- Born: Herbert Vernon Foord 22 December 1930 Brough, Cumbria, England
- Died: 31 July 2001 (aged 70) Aylesbury, Buckinghamshire, England
- Occupation: Meteorologist
- Years active: 1947–1990
- Employer: Meteorological Office
- Spouse: Irene Young ​ ​(m. 1954; died 2001)​
- Children: 1

= Bert Foord =

English meteorologist (1930–2001)

Herbert Vernon Foord (22 December 1930 – 31 July 2001) was an English meteorologist and BBC weather forecaster during the 1960s and early 1970s. He joined the UK Meteorological Office as a trainee forecaster in 1947 and became the BBC's principal weather forecaster in 1963, remaining in the role until 1974. Foord specialised in forecasting for the Royal Air Force until his retirement in 1990.

== Early life ==
Foord was born on 22 December 1930, in Brough, near Appleby-in-Westmorland, Cumbria, the second son in his family. His father was a Royal Navy serviceman, and his mother, Eva, was the daughter of a tinsmith from Carlisle. The family name Foord came from South Africa and is of Dutch origin. From the age of nine, he attended Appleby Grammar School on a scholarship before moving to Carlisle Grammar School when his family returned to Carlisle.

== Career ==
Having an keen interest in the weather, Foord joined the UK Meteorological Office as a trainee forecaster in 1947 after answering a newspaper advertisement. His first posting was to the Eskdalemuir Observatory in the Scottish borders, where he worked between 1950 and 1953, followed by three years' voluntary service on the small weather ships in the mid-Atlantic. In 1954, Foord was made the North West of England representative for the Met Office National Committee, rising to the rank of chairman. He joined the London Weather Centre in 1960 and began broadcasting on radio in 1961.

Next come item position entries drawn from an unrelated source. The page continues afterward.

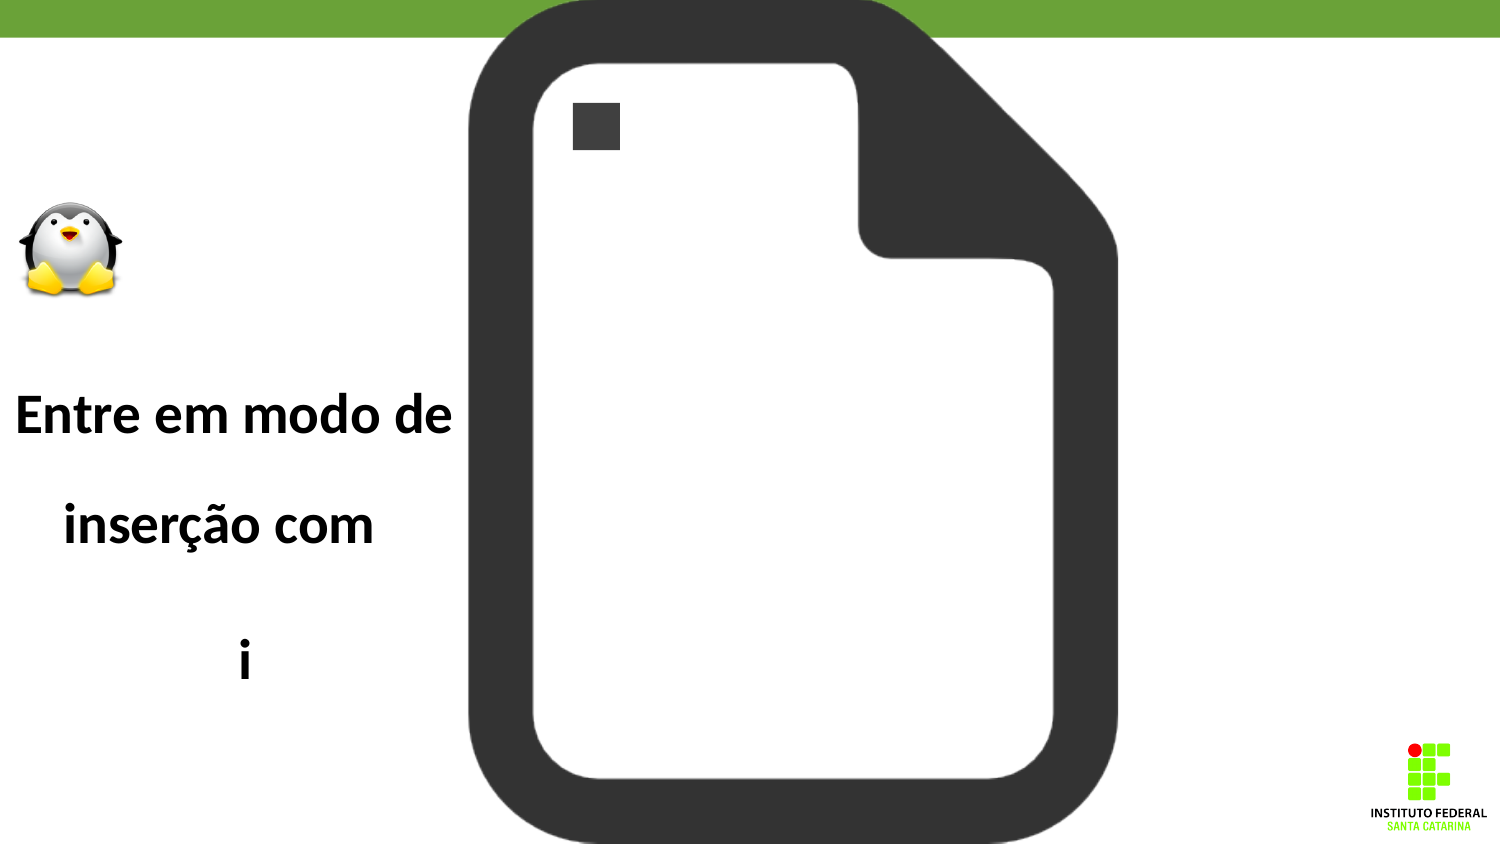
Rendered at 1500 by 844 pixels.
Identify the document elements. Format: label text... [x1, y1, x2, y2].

picture [371, 0, 1216, 844]
list Entre em modo de inserção com i [0, 327, 491, 706]
picture [1358, 730, 1500, 844]
text_box [572, 102, 620, 151]
picture [17, 198, 124, 304]
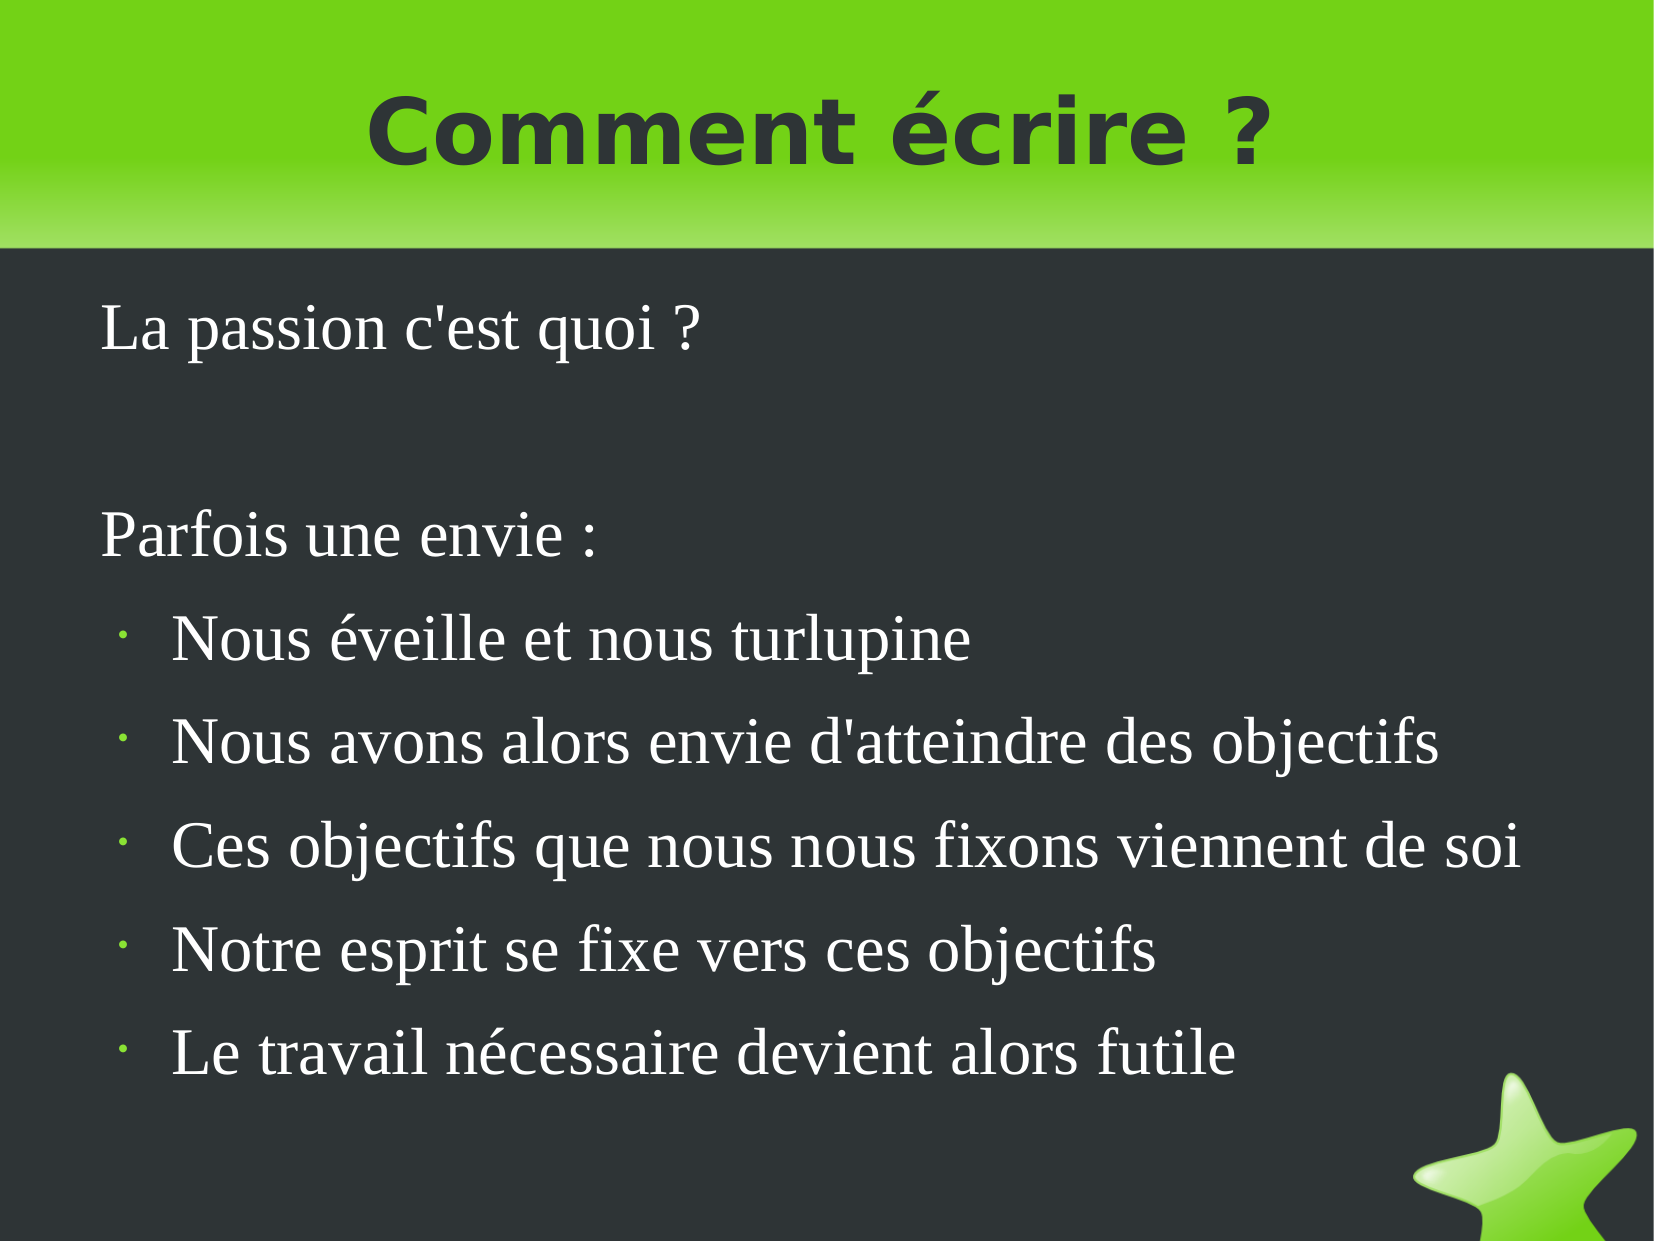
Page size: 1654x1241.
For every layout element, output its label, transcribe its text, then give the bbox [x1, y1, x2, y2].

list La passion c'est quoi ? Parfois une envie : Nous éveille et nous turlupine Nous avons alors envie d'atteindre des objectifs Ces objectifs que nous nous fixons viennent de soi Notre esprit se fixe vers ces objectifs Le travail nécessaire devient alors futile [82, 290, 1571, 1144]
picture [0, 0, 1654, 1241]
title Comment écrire ? [76, 36, 1565, 229]
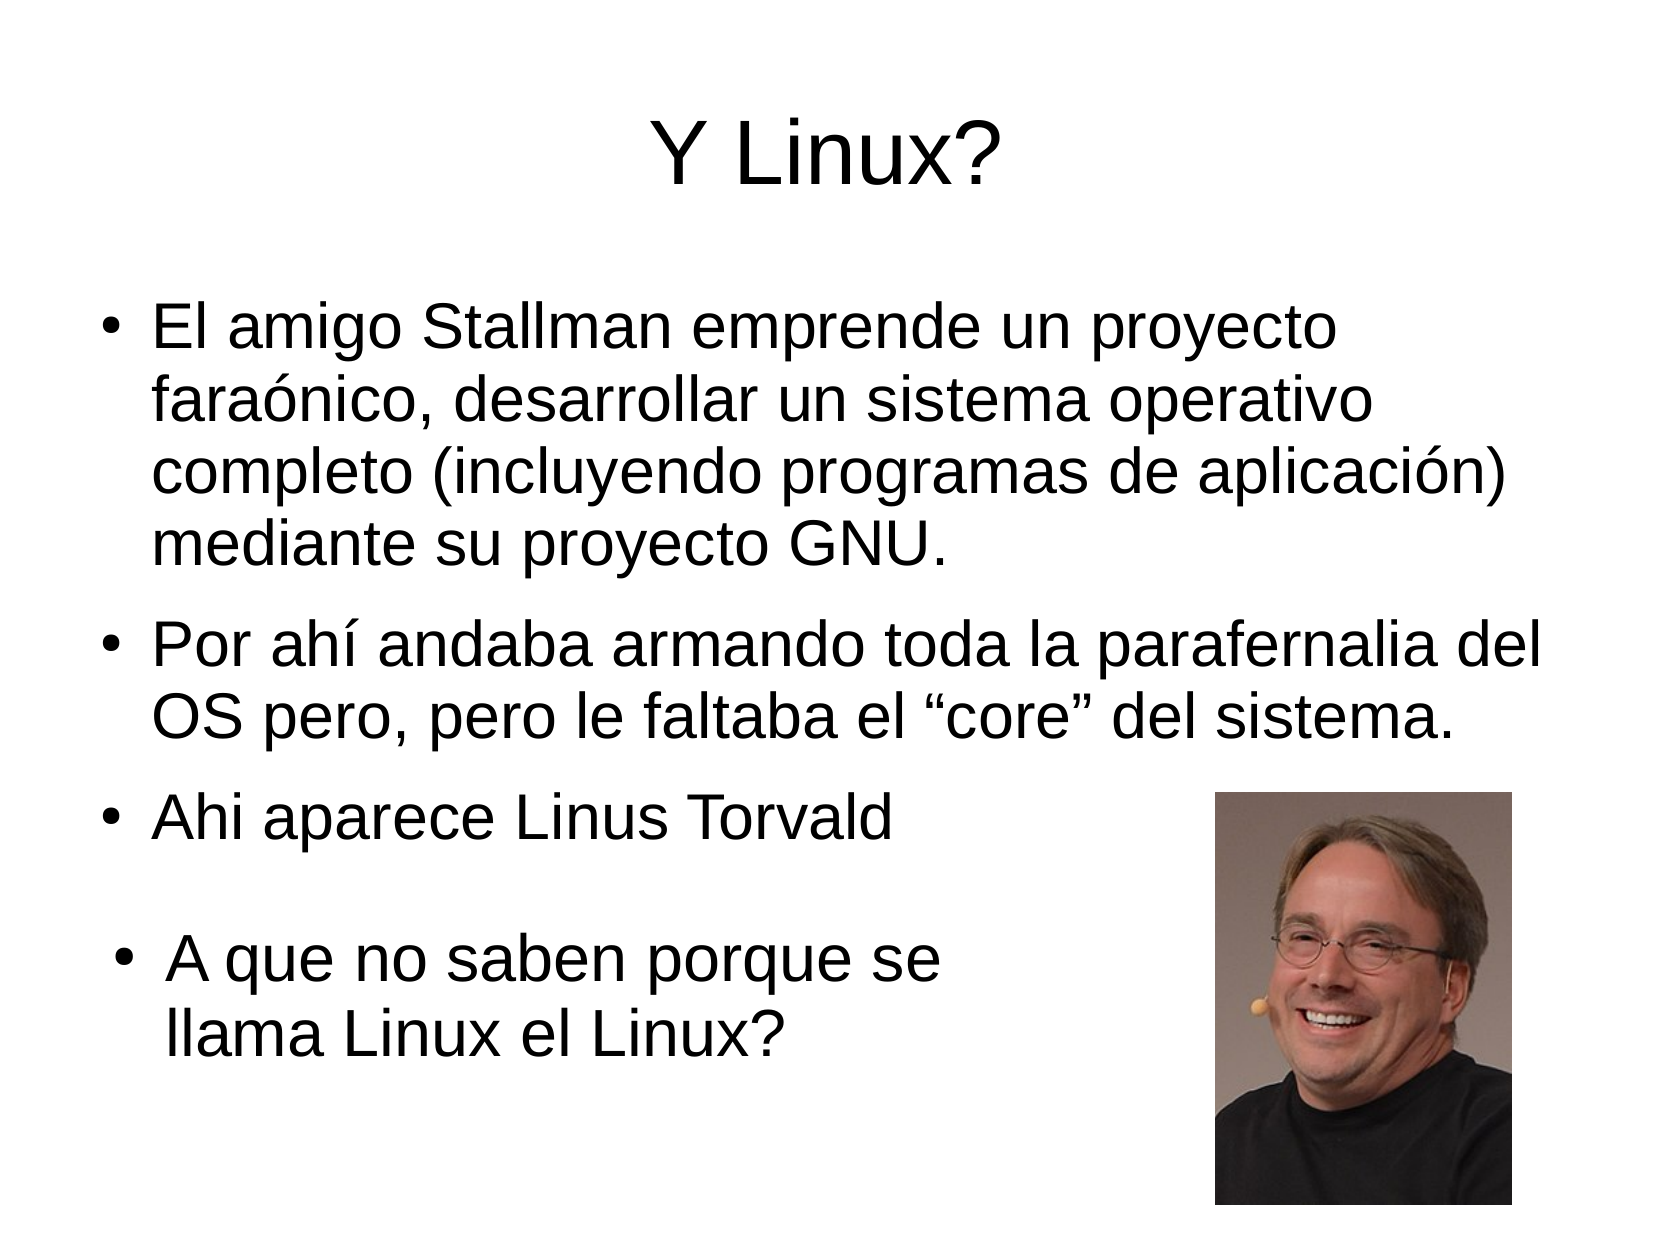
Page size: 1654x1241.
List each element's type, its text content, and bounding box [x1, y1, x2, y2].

list El amigo Stallman emprende un proyecto faraónico, desarrollar un sistema operativo completo (incluyendo programas de aplicación) mediante su proyecto GNU. Por ahí andaba armando toda la parafernalia del OS pero, pero le faltaba el “core” del sistema. Ahi aparece Linus Torvald [82, 290, 1571, 910]
list A que no saben porque se llama Linux el Linux? [94, 921, 1052, 1182]
picture [1215, 792, 1512, 1205]
title Y Linux? [82, 49, 1571, 257]
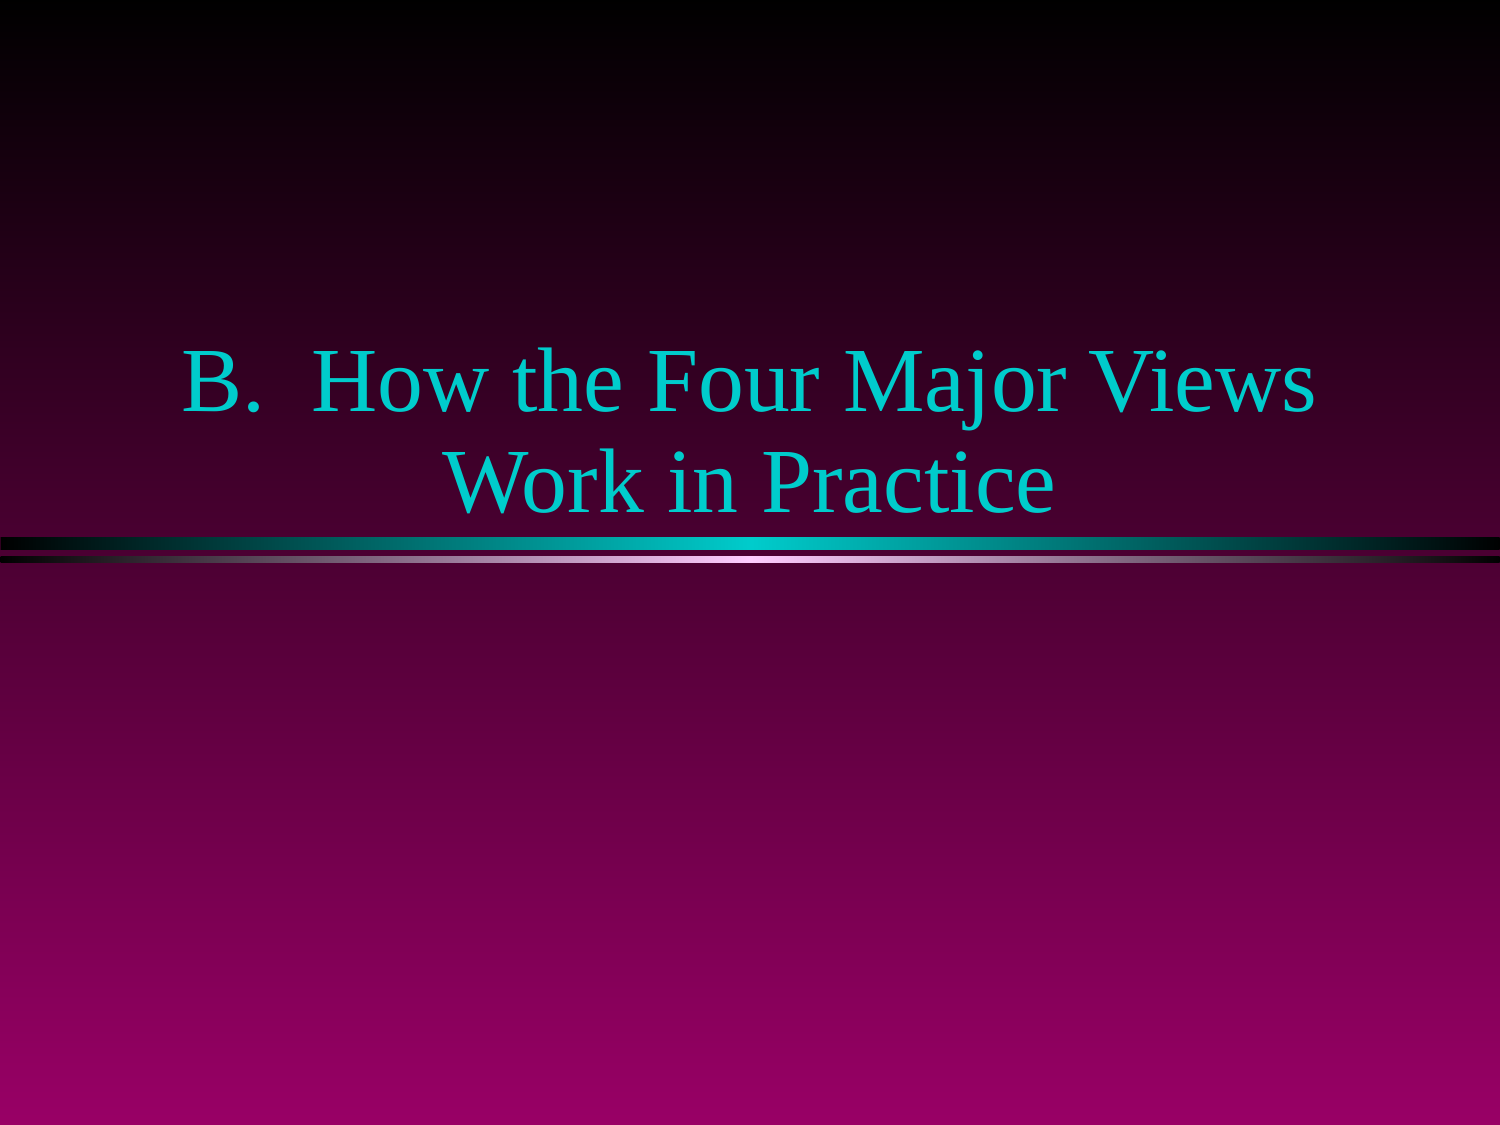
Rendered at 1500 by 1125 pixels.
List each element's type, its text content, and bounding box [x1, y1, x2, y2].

He became the principal BBC weather forecaster in 1963, and his low-key presentation style made him a national institution, although his positive northern demeanour attracted some press criticism. In March 1968, Foord successfully negotiated a pay rise for BBC forecasters' rates from £3 to £5 10s a day backdated to 15 October 1966 through the Civil Service Arbitration Tribunal. One of the highlights of his career came in 1969 during the BBC coverage of the Apollo 12 mission, when he predicted that the spacecraft could face some turbulence on take-off and might be struck by lightning. Within half an hour, lightning struck the spacecraft.

By the time he left the BBC, his celebrity had led to the distinction of being a guest on Roy Plomley's Desert Island Discs, and made guest appearances on programmes such as Points of View and twice on Late Night Line-Up. In May 1970, Foord appeared as King Lear in Whatever Next?, the first programme of the BBC's satirical comedy television series Celebrity Shakespeare. In April 1971, Foord presented an episode of the BBC1 series Search on a weather ship in the North Atlantic.

He left the BBC in 1974 after 11 years in his civil service promotion from higher to senior scientific officer, specialising in forecasting for the Royal Air Force (RAF). He first worked in weather forecasting at Heathrow Airport, and spent a year as a weather forecaster at RAF Gan in the Maldives in 1975 and 1976. Between 1979 and 1984, Foord was senior met officer at RAF Wildenrath and Gütersloh in West Germany. In 1980, he became the subject of a "Bring Back Bert Foord" campaign started by presenter Terry Wogan, who complained the British weather had deteriorated since Foord stopped presenting the weather forecasts. Foord was appointed principal forecaster for the Royal Air Force Strike Command in an underground bunker near High Wycombe in 1984.

His off-screen persona was quite different from his media image, being relaxed, jovial and outgoing (he ran the London Marathon in 1987). He retired from the Met Office in 1990. That same year, Foord was elected a distinguished member of the union called the Institution of Professionals, Managers and Specialists (IPMS) and was appointed an trustee of the union. He was earlier elected a member of the IPMS's national executive committee in May 1970, and was a member of the Cheltenham Racing Club.

==Personal life==
He lived in Loosley Row, in the former Wycombe District of Buckinghamshire. In 1954, Foord married Irene Young at Christ Church, Botchergate. They had one child. In 1998, Foord was diagnosed with cancer. He died of cancer at Stoke Mandeville Hospital, Aylesbury, Buckinghamshire on 31 July 2001.